Lo condenaron al Palacio Negro de Lecumberri en el que sólo permanece un año antes de ser trasladado, en 1943, al Hospital Psiquiátrico de La Castañeda. En 1947, “El Goyo” decidió escaparse del manicomio para huir hacia la Ciudad de Oaxaca. Cuando lo atraparon dijo que no estaba huyendo sino que sólo se había tomado unas vacaciones.

En su regreso a Lecumberri, Cárdenas estudió la carrera de Derecho, de la cual se tituló con una tesis sobre las condenas a personas con padecimientos mentales. También, mantuvo una tienda de abarrotes dentro de la prisión, ayudó a otros presos con sus litigios e inició una familia. En 1976, el entonces presidente Luis Echeverría le concedió un indulto pedido por su familia. “El Goyo” Cárdenas fue liberado de prisión y, ese mismo año, fue invitado al congreso de la unión como ejemplo de rehabilitación social.
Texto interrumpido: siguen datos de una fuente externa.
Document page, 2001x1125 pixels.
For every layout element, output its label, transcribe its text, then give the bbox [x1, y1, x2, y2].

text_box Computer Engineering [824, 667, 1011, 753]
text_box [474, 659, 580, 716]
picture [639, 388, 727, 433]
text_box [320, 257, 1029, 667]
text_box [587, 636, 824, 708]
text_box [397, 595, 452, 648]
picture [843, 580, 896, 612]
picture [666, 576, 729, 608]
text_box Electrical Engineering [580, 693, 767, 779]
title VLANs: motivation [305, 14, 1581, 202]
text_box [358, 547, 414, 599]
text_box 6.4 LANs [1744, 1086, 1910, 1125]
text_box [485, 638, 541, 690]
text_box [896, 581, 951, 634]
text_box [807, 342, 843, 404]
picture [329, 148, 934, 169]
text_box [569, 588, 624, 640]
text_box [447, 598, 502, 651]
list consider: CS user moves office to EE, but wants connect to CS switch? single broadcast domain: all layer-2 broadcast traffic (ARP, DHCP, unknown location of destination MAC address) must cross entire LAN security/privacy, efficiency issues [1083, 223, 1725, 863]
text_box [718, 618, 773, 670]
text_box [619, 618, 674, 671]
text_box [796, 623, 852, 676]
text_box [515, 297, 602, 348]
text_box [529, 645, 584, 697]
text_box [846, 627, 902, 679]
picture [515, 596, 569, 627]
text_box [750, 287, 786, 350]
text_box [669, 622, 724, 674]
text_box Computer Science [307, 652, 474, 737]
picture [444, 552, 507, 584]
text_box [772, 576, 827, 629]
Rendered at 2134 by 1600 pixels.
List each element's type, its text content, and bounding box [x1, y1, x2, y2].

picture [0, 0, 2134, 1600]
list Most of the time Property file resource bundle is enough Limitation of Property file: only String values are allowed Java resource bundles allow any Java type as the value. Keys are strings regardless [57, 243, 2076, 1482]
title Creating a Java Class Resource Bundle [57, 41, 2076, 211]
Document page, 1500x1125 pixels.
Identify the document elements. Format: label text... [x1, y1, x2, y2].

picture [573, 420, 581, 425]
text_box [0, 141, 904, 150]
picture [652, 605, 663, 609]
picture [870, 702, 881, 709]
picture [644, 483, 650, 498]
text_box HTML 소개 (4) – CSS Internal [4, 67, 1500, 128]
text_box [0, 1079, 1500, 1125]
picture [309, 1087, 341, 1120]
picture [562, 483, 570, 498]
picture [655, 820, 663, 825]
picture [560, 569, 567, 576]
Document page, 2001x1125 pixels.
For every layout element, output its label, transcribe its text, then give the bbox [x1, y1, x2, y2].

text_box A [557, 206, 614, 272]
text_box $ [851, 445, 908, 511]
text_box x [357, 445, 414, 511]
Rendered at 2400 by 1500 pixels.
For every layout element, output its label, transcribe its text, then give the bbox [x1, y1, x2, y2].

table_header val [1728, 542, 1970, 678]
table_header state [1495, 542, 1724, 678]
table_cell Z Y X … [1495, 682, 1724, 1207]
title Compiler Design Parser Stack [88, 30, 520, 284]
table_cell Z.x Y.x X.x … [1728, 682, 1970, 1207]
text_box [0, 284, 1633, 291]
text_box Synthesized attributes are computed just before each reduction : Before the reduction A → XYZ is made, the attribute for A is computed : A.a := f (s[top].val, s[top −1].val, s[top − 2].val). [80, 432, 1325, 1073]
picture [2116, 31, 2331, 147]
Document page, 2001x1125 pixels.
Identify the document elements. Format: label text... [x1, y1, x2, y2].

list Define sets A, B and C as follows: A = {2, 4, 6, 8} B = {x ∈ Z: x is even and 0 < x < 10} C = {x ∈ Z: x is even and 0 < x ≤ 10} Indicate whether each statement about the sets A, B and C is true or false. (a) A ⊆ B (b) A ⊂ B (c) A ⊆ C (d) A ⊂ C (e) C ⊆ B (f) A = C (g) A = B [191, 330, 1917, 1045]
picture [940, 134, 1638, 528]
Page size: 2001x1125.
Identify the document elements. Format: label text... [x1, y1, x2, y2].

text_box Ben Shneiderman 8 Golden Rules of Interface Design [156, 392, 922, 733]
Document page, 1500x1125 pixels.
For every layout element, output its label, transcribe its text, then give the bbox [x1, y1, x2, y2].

En la cárcel, Cárdenas se convirtió en un peculiar símbolo, publicó tres libros sobre el encierro y salió siendo una figura altamente mediática. Murió en libertad en 1999. Héroe de la liberación, homenajeado en el congreso, estudiante brillante, escritor de desigual talento, asesino en serie y violador, “El Estrangulador de Tacuba” sigue siendo una de las figuras más enigmáticas en la oscura historia de esta compleja ciudad.

Estos son sólo algunos de los más famosos asesinos de la Ciudad de México en los albores y la primera mitad del siglo XX. Considerando la compleja historia de esta urbe es fácil encontrar muchos más casos terribles en los últimos sesenta años. Sin embargo, ninguno de estos casos ha tenido el impacto de los asesinos que aquí buscamos retratar. Estos seres sanguinarios quedarán como los fantasmas de una ciudad floreciente, en pleno crecimiento y expansión. Son los violentos espíritus que encantan Tacuba, la Peralvillo, la Roma y el centro de la Ciudad. Son nuestra brutal historia y son el recordatorio vivo de que, en cada esquina, los humanos siguen siendo seres capaces de enormes logros y, también, de terribles monstruosidades.